Abstract: Clustering Sumerian Literature
By Niek Veldhuis, University of California, Berkeley
American Oriental Society Meeting 2017
Saturday March 18th afternoon - ANE IV, Bunker Hill Room
Omni Hotel, California Plaza, 251 South Olive Street, Los Angeles
The definition of the Sumerian literary corpus is open to debate. Traditionally, "literature" was understood primarily as an aesthetic category, describing texts that use parallelism, metaphor, and other stylistic devices (see, for instance, Edzard 2004). More recently "literature" has been discussed in functional terms, as a group of texts used in scribal education (for instance Tinney 1999; Veldhuis 2004), or used in the production of royal self-representation (for instance Michalowski and Rutz 2016). Whatever the result of this debate will be, it is fairly obvious that the group of compositions once considered "Old Babylonian Sumerian Literature" is not a single entity. Some compositions were copied widely and frequently, others are attested only in a single exemplar. The present contribution will use computational methods to create clusters of compositions, based on their vocabulary. These clusters may be used as a starting point for further discussion of how clusters cohere and differ from other clusters and, ultimately, what that means for our understanding of Sumerian literature.

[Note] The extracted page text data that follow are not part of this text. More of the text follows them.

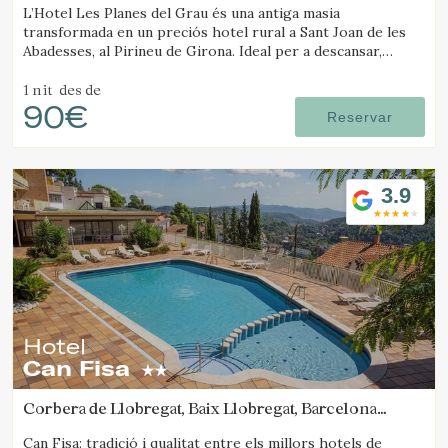
L’Hotel Les Planes del Grau és una antiga masia
transformada en un preciós hotel rural a Sant Joan de les
Abadesses, al Pirineu de Girona. Ideal per a descansar,
passejar i fer excursions a cavall.
1 nit
des de
90€
Reservar
3.9
Hotel
Can Fisa
Corbera de Llobregat, Baix Llobregat, Barcelona
(72.335800120535km de Solsona)
Can Fisa: tradició i qualitat entre els millors hotels de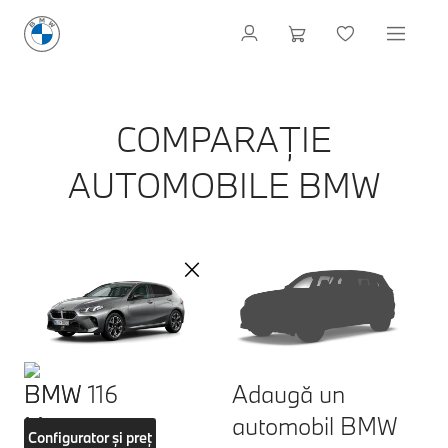
COMPARAȚIE
AUTOMOBILE BMW
BMW 116
Adaugă un
automobil BMW
Configurator și preț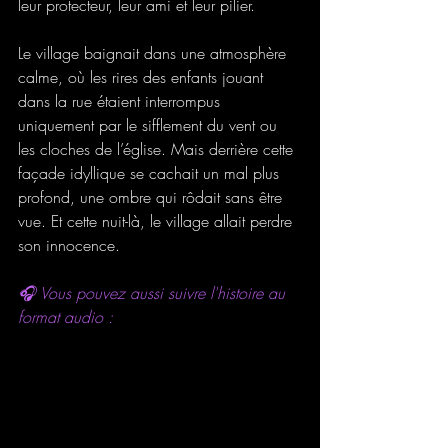
leur protecteur, leur ami et leur pilier.
Le village baignait dans une atmosphère 
calme, où les rires des enfants jouant 
dans la rue étaient interrompus 
uniquement par le sifflement du vent ou 
les cloches de l’église. Mais derrière cette 
façade idyllique se cachait un mal plus 
profond, une ombre qui rôdait sans être 
vue. Et cette nuit-là, le village allait perdre 
son innocence.
🎧 Vous pouvez aussi suivre l'histoire au 
format audio :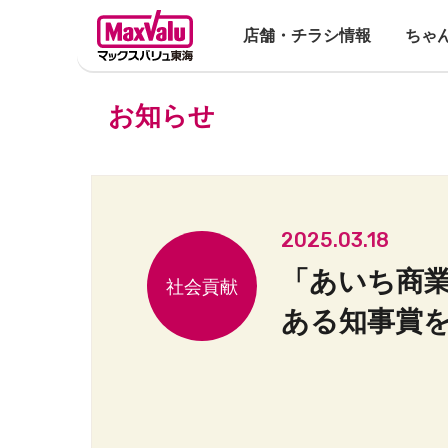
店舗・チラシ情報
ちゃ
お知らせ
2025.03.18
「あいち商
ある知事賞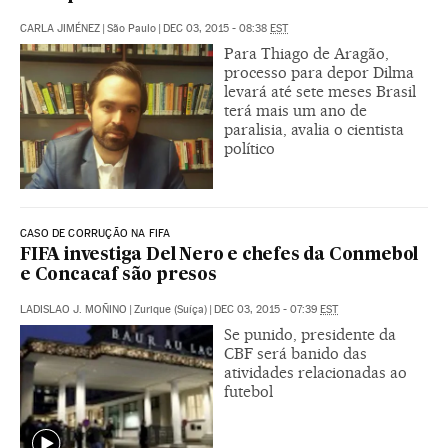
CARLA JIMÉNEZ
|
São Paulo
|
DEC 03, 2015 - 08:38
EST
Para Thiago de Aragão,
processo para depor Dilma
levará até sete meses Brasil
terá mais um ano de
paralisia, avalia o cientista
político
CASO DE CORRUÇÃO NA FIFA
FIFA investiga Del Nero e chefes da Conmebol
e Concacaf são presos
LADISLAO J. MOÑINO
|
Zurique (Suíça)
|
DEC 03, 2015 - 07:39
EST
Se punido, presidente da
CBF será banido das
atividades relacionadas ao
futebol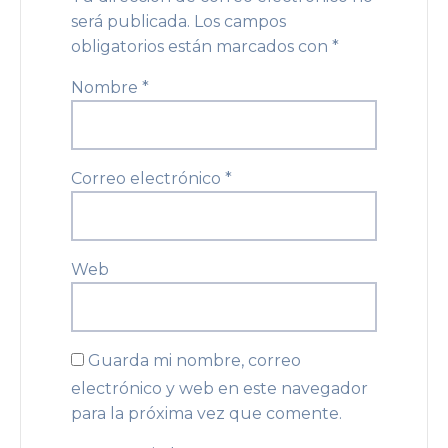
será publicada.
Los campos
obligatorios están marcados con
*
Nombre
*
Correo electrónico
*
Web
Guarda mi nombre, correo
electrónico y web en este navegador
para la próxima vez que comente.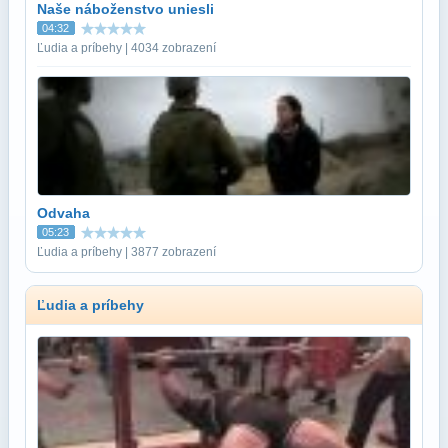
Naše náboženstvo uniesli
04:32
Ľudia a príbehy | 4034 zobrazení
Odvaha
05:23
Ľudia a príbehy | 3877 zobrazení
Ľudia a príbehy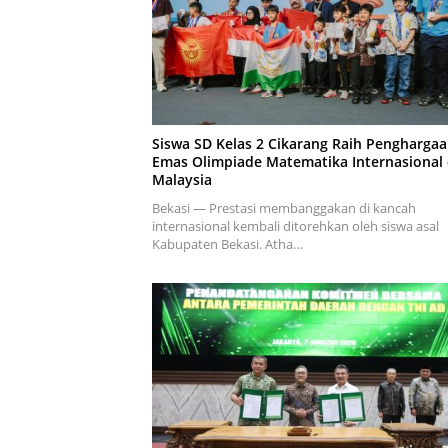
Siswa SD Kelas 2 Cikarang Raih Pengharga
Emas Olimpiade Matematika Internasional 
Malaysia
Bekasi — Prestasi membanggakan di kancah
internasional kembali ditorehkan oleh siswa asal
Kabupaten Bekasi. Atha…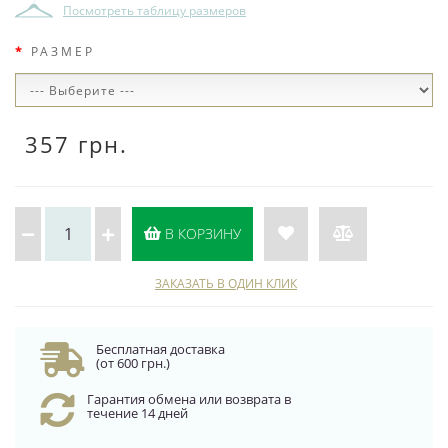
Посмотреть таблицу размеров
РАЗМЕР
357 грн.
В КОРЗИНУ
ЗАКАЗАТЬ В ОДИН КЛИК
Бесплатная доставка
(от 600 грн.)
Гарантия обмена или возврата в
течение 14 дней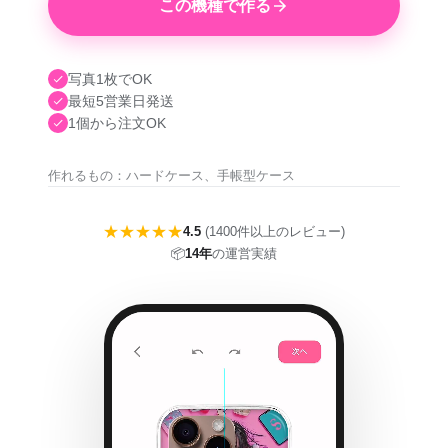
この機種で作る
写真1枚でOK
最短5営業日発送
1個から注文OK
作れるもの：ハードケース、手帳型ケース
★★★★★
4.5
(1400件以上のレビュー)
📦
14年
の運営実績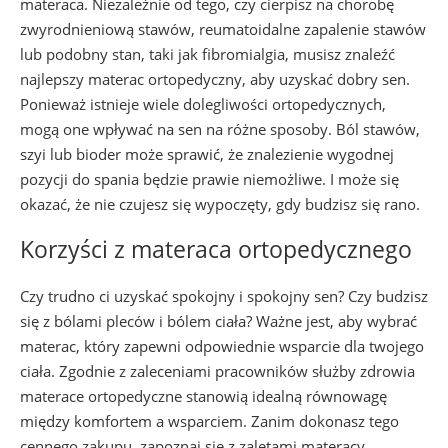
materaca. Niezależnie od tego, czy cierpisz na chorobę
zwyrodnieniową stawów, reumatoidalne zapalenie stawów
lub podobny stan, taki jak fibromialgia, musisz znaleźć
najlepszy materac ortopedyczny, aby uzyskać dobry sen.
Ponieważ istnieje wiele dolegliwości ortopedycznych,
mogą one wpływać na sen na różne sposoby. Ból stawów,
szyi lub bioder może sprawić, że znalezienie wygodnej
pozycji do spania będzie prawie niemożliwe. I może się
okazać, że nie czujesz się wypoczęty, gdy budzisz się rano.
Korzyści z materaca ortopedycznego
Czy trudno ci uzyskać spokojny i spokojny sen? Czy budzisz
się z bólami pleców i bólem ciała? Ważne jest, aby wybrać
materac, który zapewni odpowiednie wsparcie dla twojego
ciała. Zgodnie z zaleceniami pracowników służby zdrowia
materace ortopedyczne stanowią idealną równowagę
między komfortem a wsparciem. Zanim dokonasz tego
cennego zakupu, zapoznaj się z zaletami materacy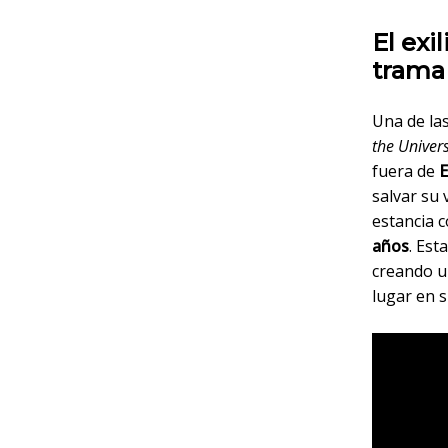
El exi
trama
Una de la
the Univer
fuera de
E
salvar su 
estancia c
años
. Est
creando u
lugar en s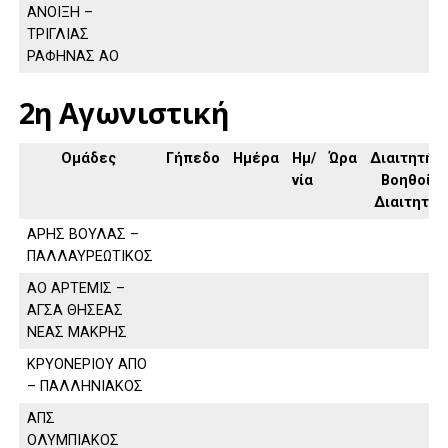
ΑΝΟΙΞΗ –
ΤΡΙΓΛΙΑΣ
ΡΑΦΗΝΑΣ ΑΟ
2η Αγωνιστική
Ομάδες
Γήπεδο
Ημέρα
Ημ/
Ώρα
Διαιτητής,
νία
Βοηθοί
Διαιτητή
ΑΡΗΣ ΒΟΥΛΑΣ –
ΠΑΛΛΑΥΡΕΩΤΙΚΟΣ
ΑΟ ΑΡΤΕΜΙΣ –
ΑΓΣΑ ΘΗΣΕΑΣ
ΝΕΑΣ ΜΑΚΡΗΣ
ΚΡΥΟΝΕΡΙΟΥ ΑΠΟ
– ΠΑΛΛΗΝΙΑΚΟΣ
ΑΠΣ
ΟΛΥΜΠΙΑΚΟΣ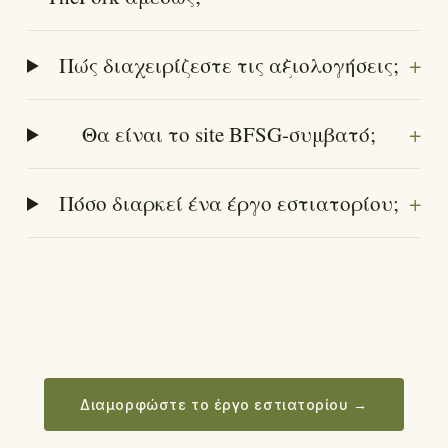
+
Πώς διαχειρίζεστε τις αξιολογήσεις;
+
Θα είναι το site BFSG-συμβατό;
+
Πόσο διαρκεί ένα έργο εστιατορίου;
Διαμορφώστε το έργο εστιατορίου
→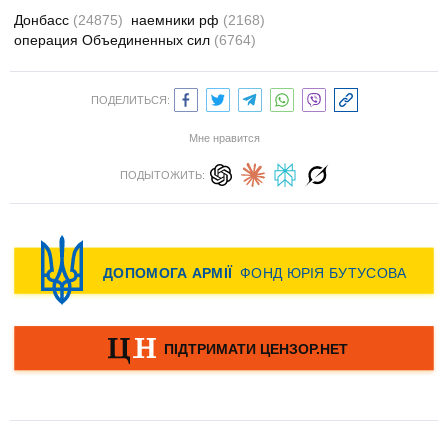
Донбасс
(24875)
наемники рф
(2168)
операция Объединенных сил
(6764)
ПОДЕЛИТЬСЯ:
Мне нравится
ПОДЫТОЖИТЬ: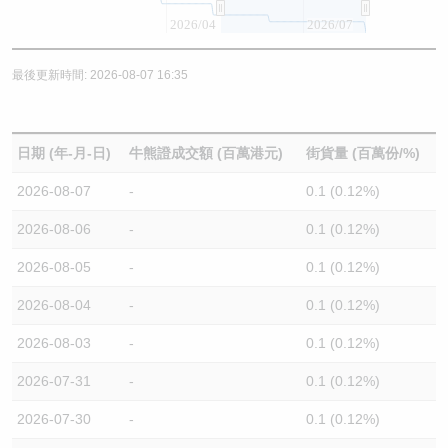
2026/04
2026/07
最後更新時間: 2026-08-07 16:35
日期 (年-月-日)
牛熊證成交額 (百萬港元)
街貨量 (百萬份/%)
2026-08-07
-
0.1 (0.12%)
2026-08-06
-
0.1 (0.12%)
2026-08-05
-
0.1 (0.12%)
2026-08-04
-
0.1 (0.12%)
2026-08-03
-
0.1 (0.12%)
2026-07-31
-
0.1 (0.12%)
2026-07-30
-
0.1 (0.12%)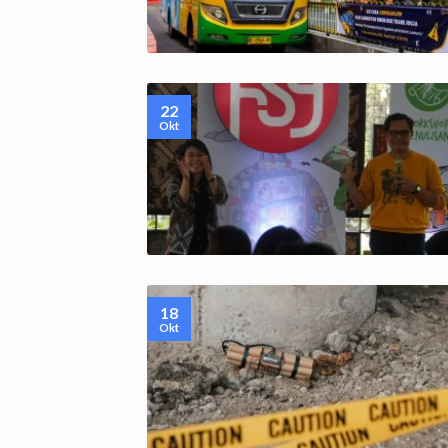
22
Okt
18
Okt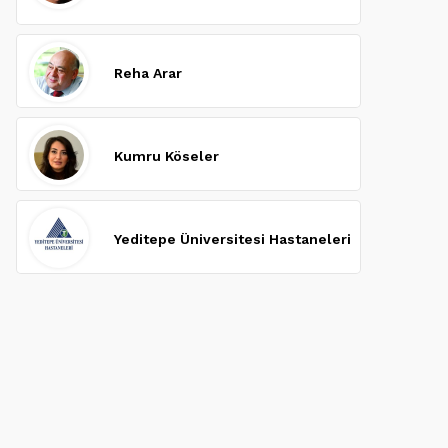
Reha Arar
Kumru Köseler
Yeditepe Üniversitesi Hastaneleri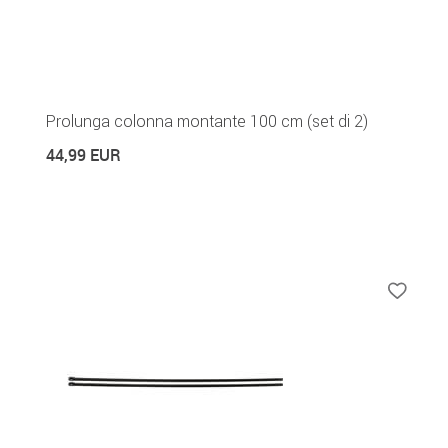
Prolunga colonna montante 100 cm (set di 2)
44,99 EUR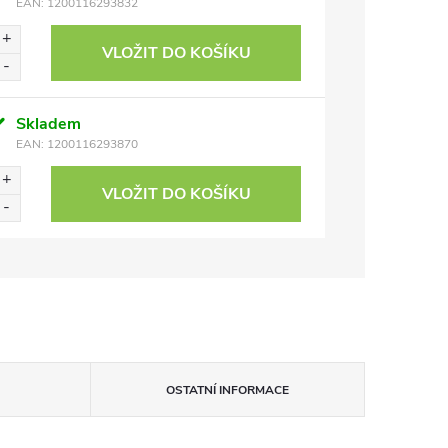
EAN:
1200116293832
VLOŽIT DO KOŠÍKU
Skladem
EAN:
1200116293870
VLOŽIT DO KOŠÍKU
OSTATNÍ INFORMACE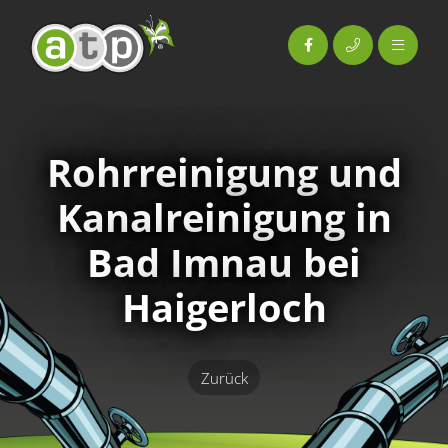
Rohr­reinigung und
Kanal­reinigung in
Bad Imnau bei
Haigerloch
Zurück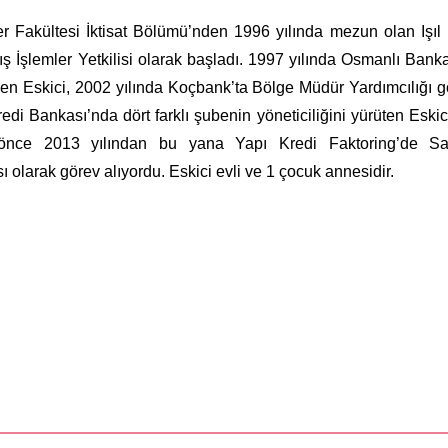
ler Fakültesi İktisat Bölümü’nden 1996 yılında mezun olan Işıl 
 İşlemler Yetkilisi olarak başladı. 1997 yılında Osmanlı Bank
en Eskici, 2002 yılında Koçbank’ta Bölge Müdür Yardımcılığı g
redi Bankası’nda dört farklı şubenin yöneticiliğini yürüten Eskic
nce 2013 yılından bu yana Yapı Kredi Faktoring’de Sa
larak görev alıyordu. Eskici evli ve 1 çocuk annesidir.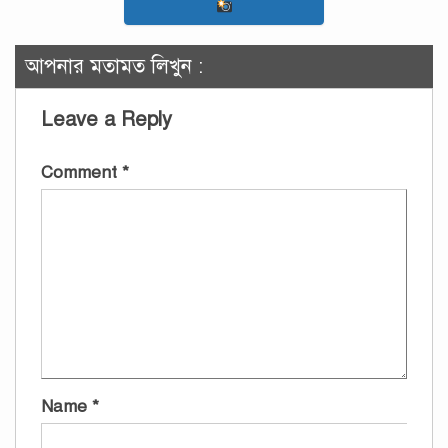
আপনার মতামত লিখুন :
Leave a Reply
Comment
*
Name
*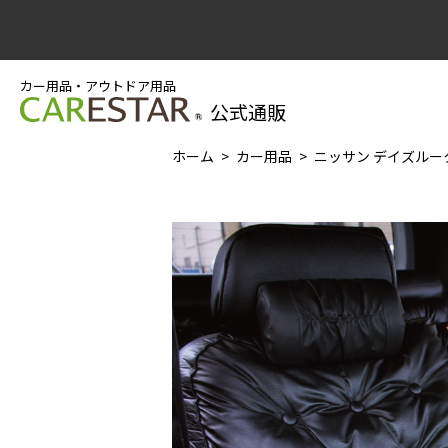
カー用品・アウトドア用品
公式通販
ホーム
カー用品
ニッサン デイズルーク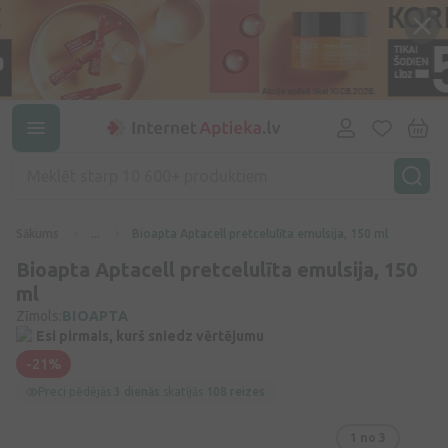
Sākums
...
Bioapta Aptacell pretcelulīta emulsija, 150 ml
Bioapta Aptacell pretcelulīta emulsija, 150
ml
Zīmols:
BIOAPTA
Esi pirmais, kurš sniedz vērtējumu
-21%
Preci pēdējās
3 dienās
skatījās
108 reizes
1
no 3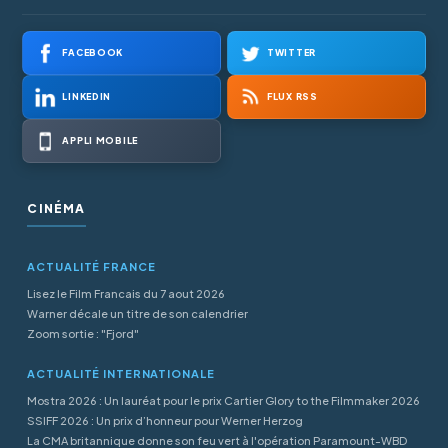
FACEBOOK
TWITTER
LINKEDIN
FLUX RSS
APPLI MOBILE
CINÉMA
ACTUALITÉ FRANCE
Lisez le Film Francais du 7 aout 2026
Warner décale un titre de son calendrier
Zoom sortie : "Fjord"
ACTUALITÉ INTERNATIONALE
Mostra 2026 : Un lauréat pour le prix Cartier Glory to the Filmmaker 2026
SSIFF 2026 : Un prix d’honneur pour Werner Herzog
La CMA britannique donne son feu vert à l'opération Paramount-WBD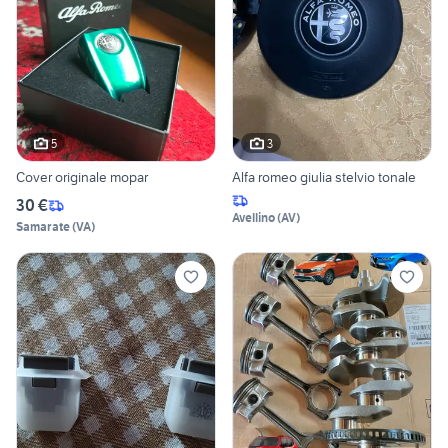
5
3
Cover originale mopar
Alfa romeo giulia stelvio tonale
30 €
Avellino
(
AV
)
Samarate
(
VA
)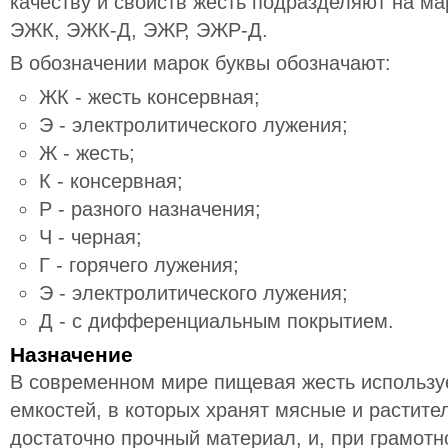
качеству и свойств жесть подразделяют на ма
ЭЖК, ЭЖК-Д, ЭЖР, ЭЖР-Д.
В обозначении марок буквы обозначают:
ЖК - жесть консервная;
Э - электролитического лужения;
Ж - жесть;
К - консервная;
Р - разного назначения;
Ч - черная;
Г - горячего лужения;
Э - электролитического лужения;
Д - с дифференциальным покрытием.
Назначение
В современном мире пищевая жесть использу
емкостей, в которых хранят мясные и растите
достаточно прочный материал, и, при грамотн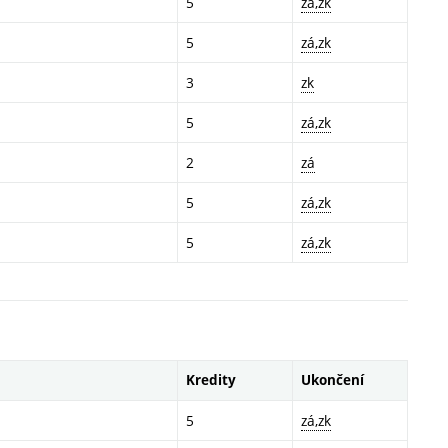
5
zá,zk
5
zá,zk
3
zk
5
zá,zk
2
zá
5
zá,zk
5
zá,zk
Kredity
Ukončení
5
zá,zk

The analysis will use two types of clustering: hierarchical clustering and K-means clustering. Hierarchical clustering is most effective for a relatively small set of data points. The corpus of texts that will be subjected to clustering is the group of heroic tales around Gilgamesh, Enmerkar, and Lugalbanda. It will be shown that the Lugalbanda and Enmerkar stories form two coherent and closely connected groups, but that the Gilgamesh stories are scattered all over the place. This may indicate that the Gilgamesh narratives developed over a longer period of time, reflecting different needs and contexts. K-means clustering is useful for larger data sets and will be applied on the entire corpus of some 400 compositions. The resulting clusters partly overlap with the group of 'core-curricular' literary texts. Literary compositions in Sumerian may be differentiated according to genre or according to use. Clustering by vocabulary may add one more dimension to this debate.